◆ REQUIRED ACTION: Where does the string "törenle" occur in the records? Copy each line that holds it.

[Saved entries]
+++
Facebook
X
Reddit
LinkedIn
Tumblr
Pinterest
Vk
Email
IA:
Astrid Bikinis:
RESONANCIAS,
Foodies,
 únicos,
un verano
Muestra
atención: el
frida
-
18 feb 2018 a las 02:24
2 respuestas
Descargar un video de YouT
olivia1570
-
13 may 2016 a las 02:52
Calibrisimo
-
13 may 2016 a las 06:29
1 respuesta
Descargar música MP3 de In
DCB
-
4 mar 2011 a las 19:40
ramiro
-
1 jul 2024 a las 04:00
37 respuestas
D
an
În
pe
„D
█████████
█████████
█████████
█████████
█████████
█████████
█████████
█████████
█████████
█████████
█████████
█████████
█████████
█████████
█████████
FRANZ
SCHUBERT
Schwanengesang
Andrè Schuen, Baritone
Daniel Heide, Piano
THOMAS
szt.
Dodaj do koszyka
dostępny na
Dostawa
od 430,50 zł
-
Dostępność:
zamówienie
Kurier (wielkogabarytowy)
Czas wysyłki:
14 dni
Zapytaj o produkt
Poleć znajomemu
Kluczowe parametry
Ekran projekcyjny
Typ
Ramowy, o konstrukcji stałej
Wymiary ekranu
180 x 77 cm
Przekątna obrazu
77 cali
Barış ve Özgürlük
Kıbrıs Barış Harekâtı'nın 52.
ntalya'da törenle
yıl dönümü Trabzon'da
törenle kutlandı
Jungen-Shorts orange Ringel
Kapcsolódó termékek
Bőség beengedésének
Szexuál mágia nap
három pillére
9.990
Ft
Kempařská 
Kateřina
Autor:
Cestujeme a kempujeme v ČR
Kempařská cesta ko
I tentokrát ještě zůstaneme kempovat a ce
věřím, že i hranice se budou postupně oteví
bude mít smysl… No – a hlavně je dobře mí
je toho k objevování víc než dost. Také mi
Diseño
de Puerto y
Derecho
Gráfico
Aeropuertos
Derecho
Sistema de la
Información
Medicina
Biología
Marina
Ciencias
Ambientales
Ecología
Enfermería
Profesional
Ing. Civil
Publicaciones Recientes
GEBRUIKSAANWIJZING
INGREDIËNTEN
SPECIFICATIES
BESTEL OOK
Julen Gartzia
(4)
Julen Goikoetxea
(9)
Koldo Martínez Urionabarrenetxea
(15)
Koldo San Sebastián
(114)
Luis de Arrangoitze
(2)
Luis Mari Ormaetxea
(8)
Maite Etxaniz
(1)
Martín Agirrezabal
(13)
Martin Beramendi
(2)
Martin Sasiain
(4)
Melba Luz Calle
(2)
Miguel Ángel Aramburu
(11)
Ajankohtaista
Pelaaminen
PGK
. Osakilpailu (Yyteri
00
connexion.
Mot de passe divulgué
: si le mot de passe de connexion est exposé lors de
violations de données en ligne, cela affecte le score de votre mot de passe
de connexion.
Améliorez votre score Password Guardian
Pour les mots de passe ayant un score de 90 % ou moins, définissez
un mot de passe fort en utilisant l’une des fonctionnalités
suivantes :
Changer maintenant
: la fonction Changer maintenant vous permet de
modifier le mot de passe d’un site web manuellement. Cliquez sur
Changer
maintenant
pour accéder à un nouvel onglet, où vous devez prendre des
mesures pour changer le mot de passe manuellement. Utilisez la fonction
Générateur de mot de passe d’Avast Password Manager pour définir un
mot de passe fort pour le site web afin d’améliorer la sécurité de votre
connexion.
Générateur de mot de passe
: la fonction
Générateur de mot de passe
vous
+++
◆ RESPONSE TO THE TASK:
ntalya'da törenle
törenle kutlandı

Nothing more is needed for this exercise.